Problem 1
Reproduce the stretch of the post about the holidays and a birthday from "So, my social" through "for the holidays.".

Given text
....

Holiday
I am generally a very antisocial person. Or at least I used to be. I don’t really have speaking anxiety, for which I credit Russian education. Over there, declarative reading, poetry and prose, is considered to be a talent and most Russian kids of my generation have recited poetry in class and often on stage. If you can’t sing or play a musical instrument, you recite.
So, my social anxiety manifests itself in other ways. A few days before an event, such as a formal dinner out or a signing, I start getting irritable and look for ways to weasel out of it. Strangely, I have no problems with going to dinner with friends or visiting to hang out and play cards.
I also get stressed out during the kids sleepovers, especially when our kids go somewhere else.
Apparently I’ve been cured of my anxiety. We had four teenagers in the house for pretty much the entirety of the Christmas break. Sometimes five. I didn’t only survive, I actually didn’t put up any fights. Sadly nobody offered to give me a Best Behavior medal. I was pretty happy, actually, to have a bunch of kids over. It seemed right for the holidays.
Birthday
This year both my father and Gordon’s aunt called me for my birthday. My father always remembers it but doesn’t always call. Gordon’s aunt never remembers it. I usually get a card two months later, so I feel all special.

....

Available records
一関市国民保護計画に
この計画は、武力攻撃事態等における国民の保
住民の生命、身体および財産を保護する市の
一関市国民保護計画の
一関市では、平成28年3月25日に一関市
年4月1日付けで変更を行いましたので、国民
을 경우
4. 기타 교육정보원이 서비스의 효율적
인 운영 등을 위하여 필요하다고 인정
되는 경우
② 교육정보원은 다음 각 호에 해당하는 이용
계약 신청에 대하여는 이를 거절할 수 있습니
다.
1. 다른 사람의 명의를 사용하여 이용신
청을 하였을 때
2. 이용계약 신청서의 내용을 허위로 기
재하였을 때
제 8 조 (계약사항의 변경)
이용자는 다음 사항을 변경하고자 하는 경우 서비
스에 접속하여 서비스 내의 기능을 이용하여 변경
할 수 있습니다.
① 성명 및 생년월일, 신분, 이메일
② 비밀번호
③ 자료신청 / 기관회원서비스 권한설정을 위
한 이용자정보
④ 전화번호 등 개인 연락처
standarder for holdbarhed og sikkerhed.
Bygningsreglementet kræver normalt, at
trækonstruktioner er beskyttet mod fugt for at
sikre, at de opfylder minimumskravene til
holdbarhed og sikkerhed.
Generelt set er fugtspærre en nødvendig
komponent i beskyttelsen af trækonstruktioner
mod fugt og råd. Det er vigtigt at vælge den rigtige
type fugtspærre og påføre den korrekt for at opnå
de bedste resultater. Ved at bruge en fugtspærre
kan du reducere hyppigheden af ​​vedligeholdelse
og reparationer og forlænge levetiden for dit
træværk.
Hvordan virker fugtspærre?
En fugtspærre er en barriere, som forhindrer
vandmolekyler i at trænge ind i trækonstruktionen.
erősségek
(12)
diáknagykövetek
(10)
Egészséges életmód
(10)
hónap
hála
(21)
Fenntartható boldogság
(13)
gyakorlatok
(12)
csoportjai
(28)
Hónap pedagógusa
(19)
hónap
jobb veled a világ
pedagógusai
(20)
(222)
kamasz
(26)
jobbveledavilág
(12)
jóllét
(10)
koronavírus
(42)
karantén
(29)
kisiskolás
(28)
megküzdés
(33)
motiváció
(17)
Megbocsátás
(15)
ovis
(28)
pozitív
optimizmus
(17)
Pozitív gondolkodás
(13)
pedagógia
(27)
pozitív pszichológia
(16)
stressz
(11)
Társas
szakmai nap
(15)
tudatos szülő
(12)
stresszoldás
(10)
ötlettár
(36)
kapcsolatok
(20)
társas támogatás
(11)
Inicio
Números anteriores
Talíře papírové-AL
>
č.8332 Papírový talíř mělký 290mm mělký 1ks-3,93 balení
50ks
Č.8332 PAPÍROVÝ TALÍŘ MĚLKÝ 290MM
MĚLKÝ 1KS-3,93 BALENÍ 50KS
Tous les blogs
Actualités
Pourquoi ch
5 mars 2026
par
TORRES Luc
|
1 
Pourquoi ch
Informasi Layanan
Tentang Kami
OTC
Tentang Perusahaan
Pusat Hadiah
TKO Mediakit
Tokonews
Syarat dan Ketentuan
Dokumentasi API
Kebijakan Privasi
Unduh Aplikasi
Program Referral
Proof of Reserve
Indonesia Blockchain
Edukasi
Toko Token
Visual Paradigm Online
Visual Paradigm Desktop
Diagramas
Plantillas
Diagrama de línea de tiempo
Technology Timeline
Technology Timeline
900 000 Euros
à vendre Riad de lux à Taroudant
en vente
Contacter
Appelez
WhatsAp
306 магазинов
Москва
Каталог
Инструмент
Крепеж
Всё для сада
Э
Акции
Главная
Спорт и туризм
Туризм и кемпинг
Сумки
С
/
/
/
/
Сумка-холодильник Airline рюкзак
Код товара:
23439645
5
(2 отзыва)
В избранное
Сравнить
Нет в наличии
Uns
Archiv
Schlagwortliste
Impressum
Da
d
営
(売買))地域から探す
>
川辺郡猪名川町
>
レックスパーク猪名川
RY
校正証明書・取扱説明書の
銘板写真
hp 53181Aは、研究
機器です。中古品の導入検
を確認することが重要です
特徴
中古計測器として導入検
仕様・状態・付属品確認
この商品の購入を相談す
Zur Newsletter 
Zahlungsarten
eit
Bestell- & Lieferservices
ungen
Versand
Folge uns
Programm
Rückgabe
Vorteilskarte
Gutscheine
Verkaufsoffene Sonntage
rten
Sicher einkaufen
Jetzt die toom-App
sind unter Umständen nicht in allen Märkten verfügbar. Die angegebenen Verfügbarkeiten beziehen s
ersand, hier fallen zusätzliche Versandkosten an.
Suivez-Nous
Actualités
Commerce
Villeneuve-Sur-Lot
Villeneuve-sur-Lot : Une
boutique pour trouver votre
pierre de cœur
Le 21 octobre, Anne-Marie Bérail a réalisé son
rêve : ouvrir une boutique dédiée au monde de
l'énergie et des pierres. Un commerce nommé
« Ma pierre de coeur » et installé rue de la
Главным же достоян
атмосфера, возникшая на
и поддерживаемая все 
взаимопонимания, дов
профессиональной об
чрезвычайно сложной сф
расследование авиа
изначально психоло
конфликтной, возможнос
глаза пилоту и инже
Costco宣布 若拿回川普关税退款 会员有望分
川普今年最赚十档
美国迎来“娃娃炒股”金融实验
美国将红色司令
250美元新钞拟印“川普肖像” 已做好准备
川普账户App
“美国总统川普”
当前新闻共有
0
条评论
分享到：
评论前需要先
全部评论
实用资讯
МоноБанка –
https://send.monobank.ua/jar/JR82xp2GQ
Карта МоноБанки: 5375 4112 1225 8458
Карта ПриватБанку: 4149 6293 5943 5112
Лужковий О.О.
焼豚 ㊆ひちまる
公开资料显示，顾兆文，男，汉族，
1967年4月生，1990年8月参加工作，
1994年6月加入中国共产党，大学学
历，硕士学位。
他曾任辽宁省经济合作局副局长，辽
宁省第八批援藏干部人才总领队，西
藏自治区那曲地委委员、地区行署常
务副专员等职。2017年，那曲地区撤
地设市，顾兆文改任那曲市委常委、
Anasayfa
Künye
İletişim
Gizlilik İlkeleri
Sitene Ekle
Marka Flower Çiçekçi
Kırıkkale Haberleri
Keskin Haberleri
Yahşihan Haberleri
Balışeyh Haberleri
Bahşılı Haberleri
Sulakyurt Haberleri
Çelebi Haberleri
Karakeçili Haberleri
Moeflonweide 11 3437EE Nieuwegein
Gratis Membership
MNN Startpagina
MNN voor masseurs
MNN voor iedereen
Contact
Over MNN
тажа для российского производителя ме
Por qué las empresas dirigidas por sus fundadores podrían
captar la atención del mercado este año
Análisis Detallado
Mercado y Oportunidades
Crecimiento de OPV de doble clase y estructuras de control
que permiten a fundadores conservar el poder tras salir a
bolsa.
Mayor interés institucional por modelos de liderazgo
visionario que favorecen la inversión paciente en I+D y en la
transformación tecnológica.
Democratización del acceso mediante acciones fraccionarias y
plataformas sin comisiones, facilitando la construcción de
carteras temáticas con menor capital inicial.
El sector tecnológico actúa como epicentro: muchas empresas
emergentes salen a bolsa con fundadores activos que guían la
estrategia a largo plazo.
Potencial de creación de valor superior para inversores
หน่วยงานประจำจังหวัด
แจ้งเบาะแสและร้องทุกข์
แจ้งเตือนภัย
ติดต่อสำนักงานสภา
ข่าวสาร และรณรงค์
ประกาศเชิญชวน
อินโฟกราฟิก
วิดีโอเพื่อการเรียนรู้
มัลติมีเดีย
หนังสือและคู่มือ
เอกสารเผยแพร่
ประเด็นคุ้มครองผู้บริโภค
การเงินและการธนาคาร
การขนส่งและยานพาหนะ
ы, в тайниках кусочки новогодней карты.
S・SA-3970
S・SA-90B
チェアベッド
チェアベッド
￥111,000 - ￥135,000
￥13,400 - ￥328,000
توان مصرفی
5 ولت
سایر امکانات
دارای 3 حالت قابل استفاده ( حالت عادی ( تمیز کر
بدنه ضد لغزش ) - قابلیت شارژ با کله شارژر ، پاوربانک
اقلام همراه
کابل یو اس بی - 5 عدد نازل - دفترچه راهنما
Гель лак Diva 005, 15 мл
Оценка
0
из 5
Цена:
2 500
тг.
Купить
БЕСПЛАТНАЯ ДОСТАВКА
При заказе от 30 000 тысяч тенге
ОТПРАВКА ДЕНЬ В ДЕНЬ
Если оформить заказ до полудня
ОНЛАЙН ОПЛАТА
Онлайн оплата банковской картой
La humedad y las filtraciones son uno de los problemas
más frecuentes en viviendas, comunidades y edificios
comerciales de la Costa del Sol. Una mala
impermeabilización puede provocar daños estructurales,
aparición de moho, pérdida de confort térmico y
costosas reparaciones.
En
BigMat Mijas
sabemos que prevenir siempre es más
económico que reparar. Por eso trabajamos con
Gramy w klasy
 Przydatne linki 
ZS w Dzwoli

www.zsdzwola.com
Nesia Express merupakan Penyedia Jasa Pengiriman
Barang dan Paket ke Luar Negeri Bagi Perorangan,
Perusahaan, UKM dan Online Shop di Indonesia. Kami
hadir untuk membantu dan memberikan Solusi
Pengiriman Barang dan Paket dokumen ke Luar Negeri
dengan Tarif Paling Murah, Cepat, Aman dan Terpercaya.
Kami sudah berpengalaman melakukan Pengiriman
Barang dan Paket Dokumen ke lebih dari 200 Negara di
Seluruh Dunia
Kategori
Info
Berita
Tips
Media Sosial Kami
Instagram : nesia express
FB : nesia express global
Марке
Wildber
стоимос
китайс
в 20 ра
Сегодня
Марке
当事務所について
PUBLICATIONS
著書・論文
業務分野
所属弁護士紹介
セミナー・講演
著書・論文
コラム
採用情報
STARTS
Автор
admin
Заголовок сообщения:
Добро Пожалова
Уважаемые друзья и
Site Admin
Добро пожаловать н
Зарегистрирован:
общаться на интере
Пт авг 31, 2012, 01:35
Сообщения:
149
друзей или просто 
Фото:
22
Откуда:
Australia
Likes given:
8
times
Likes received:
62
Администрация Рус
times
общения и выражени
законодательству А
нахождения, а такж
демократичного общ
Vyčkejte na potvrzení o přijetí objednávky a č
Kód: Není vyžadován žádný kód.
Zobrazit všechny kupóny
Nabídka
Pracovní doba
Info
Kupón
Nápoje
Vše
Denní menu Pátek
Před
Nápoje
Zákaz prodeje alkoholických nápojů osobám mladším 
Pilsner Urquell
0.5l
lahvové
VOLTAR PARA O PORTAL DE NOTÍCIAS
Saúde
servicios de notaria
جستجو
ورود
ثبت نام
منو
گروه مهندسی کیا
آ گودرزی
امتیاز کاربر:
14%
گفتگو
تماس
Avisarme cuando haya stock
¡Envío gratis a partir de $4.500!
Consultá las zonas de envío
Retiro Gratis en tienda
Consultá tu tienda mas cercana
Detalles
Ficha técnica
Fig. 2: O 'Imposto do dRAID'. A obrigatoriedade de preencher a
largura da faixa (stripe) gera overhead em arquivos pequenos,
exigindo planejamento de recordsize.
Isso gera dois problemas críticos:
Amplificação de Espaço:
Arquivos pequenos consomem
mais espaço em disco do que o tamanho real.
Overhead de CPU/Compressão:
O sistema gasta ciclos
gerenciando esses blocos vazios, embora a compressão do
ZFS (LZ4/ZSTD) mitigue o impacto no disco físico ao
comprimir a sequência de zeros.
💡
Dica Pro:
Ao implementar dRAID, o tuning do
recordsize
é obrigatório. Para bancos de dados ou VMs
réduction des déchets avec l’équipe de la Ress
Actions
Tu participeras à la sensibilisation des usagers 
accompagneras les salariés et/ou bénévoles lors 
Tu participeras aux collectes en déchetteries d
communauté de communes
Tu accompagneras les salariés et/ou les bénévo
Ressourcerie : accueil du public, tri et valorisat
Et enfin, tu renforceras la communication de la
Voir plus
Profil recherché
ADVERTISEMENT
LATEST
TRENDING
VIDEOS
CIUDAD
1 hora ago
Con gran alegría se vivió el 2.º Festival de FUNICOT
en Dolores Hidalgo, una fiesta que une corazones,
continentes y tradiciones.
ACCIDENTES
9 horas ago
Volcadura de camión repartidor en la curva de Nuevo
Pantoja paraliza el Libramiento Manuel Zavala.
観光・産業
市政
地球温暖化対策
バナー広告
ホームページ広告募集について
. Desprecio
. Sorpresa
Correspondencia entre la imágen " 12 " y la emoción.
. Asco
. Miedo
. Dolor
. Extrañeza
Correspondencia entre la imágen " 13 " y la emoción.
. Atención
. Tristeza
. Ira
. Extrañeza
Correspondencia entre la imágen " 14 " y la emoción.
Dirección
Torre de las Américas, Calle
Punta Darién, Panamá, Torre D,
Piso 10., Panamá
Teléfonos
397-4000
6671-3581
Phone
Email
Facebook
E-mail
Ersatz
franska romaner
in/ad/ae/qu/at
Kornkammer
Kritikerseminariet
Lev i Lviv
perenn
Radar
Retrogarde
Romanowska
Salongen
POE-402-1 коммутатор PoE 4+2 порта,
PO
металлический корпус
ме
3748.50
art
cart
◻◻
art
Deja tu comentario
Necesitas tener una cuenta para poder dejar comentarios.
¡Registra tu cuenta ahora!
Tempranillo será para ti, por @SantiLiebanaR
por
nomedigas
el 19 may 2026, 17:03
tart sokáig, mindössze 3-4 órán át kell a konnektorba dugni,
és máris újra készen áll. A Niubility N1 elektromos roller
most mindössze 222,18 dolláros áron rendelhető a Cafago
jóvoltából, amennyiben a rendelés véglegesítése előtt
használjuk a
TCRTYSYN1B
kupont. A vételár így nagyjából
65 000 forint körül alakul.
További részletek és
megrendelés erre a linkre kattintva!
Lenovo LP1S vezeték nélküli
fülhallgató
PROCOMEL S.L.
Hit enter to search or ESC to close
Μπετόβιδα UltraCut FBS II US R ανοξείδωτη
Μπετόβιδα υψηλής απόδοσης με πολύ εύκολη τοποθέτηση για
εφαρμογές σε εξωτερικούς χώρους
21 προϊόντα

....

Problem 2
In the records, give only the stretch from the line containing "www.zsdzwola.com" through the line containing "O sistema gasta ciclos", with "Staropramen" substituted for "Pilsner Urquell" and everything else unchanged.

Response area 1
So, my social anxiety manifests itself in other ways. A few days before an event, such as a formal dinner out or a signing, I start getting irritable and look for ways to weasel out of it. Strangely, I have no problems with going to dinner with friends or visiting to hang out and play cards.
I also get stressed out during the kids sleepovers, especially when our kids go somewhere else.
Apparently I’ve been cured of my anxiety. We had four teenagers in the house for pretty much the entirety of the Christmas break. Sometimes five. I didn’t only survive, I actually didn’t put up any fights. Sadly nobody offered to give me a Best Behavior medal. I was pretty happy, actually, to have a bunch of kids over. It seemed right for the holidays.

Response area 2
www.zsdzwola.com
Nesia Express merupakan Penyedia Jasa Pengiriman
Barang dan Paket ke Luar Negeri Bagi Perorangan,
Perusahaan, UKM dan Online Shop di Indonesia. Kami
hadir untuk membantu dan memberikan Solusi
Pengiriman Barang dan Paket dokumen ke Luar Negeri
dengan Tarif Paling Murah, Cepat, Aman dan Terpercaya.
Kami sudah berpengalaman melakukan Pengiriman
Barang dan Paket Dokumen ke lebih dari 200 Negara di
Seluruh Dunia
Kategori
Info
Berita
Tips
Media Sosial Kami
Instagram : nesia express
FB : nesia express global
Марке
Wildber
стоимос
китайс
в 20 ра
Сегодня
Марке
当事務所について
PUBLICATIONS
著書・論文
業務分野
所属弁護士紹介
セミナー・講演
著書・論文
コラム
採用情報
STARTS
Автор
admin
Заголовок сообщения:
Добро Пожалова
Уважаемые друзья и
Site Admin
Добро пожаловать н
Зарегистрирован:
общаться на интере
Пт авг 31, 2012, 01:35
Сообщения:
149
друзей или просто 
Фото:
22
Откуда:
Australia
Likes given:
8
times
Likes received:
62
Администрация Рус
times
общения и выражени
законодательству А
нахождения, а такж
демократичного общ
Vyčkejte na potvrzení o přijetí objednávky a č
Kód: Není vyžadován žádný kód.
Zobrazit všechny kupóny
Nabídka
Pracovní doba
Info
Kupón
Nápoje
Vše
Denní menu Pátek
Před
Nápoje
Zákaz prodeje alkoholických nápojů osobám mladším 
Staropramen
0.5l
lahvové
VOLTAR PARA O PORTAL DE NOTÍCIAS
Saúde
servicios de notaria
جستجو
ورود
ثبت نام
منو
گروه مهندسی کیا
آ گودرزی
امتیاز کاربر:
14%
گفتگو
تماس
Avisarme cuando haya stock
¡Envío gratis a partir de $4.500!
Consultá las zonas de envío
Retiro Gratis en tienda
Consultá tu tienda mas cercana
Detalles
Ficha técnica
Fig. 2: O 'Imposto do dRAID'. A obrigatoriedade de preencher a
largura da faixa (stripe) gera overhead em arquivos pequenos,
exigindo planejamento de recordsize.
Isso gera dois problemas críticos:
Amplificação de Espaço:
Arquivos pequenos consomem
mais espaço em disco do que o tamanho real.
Overhead de CPU/Compressão:
O sistema gasta ciclos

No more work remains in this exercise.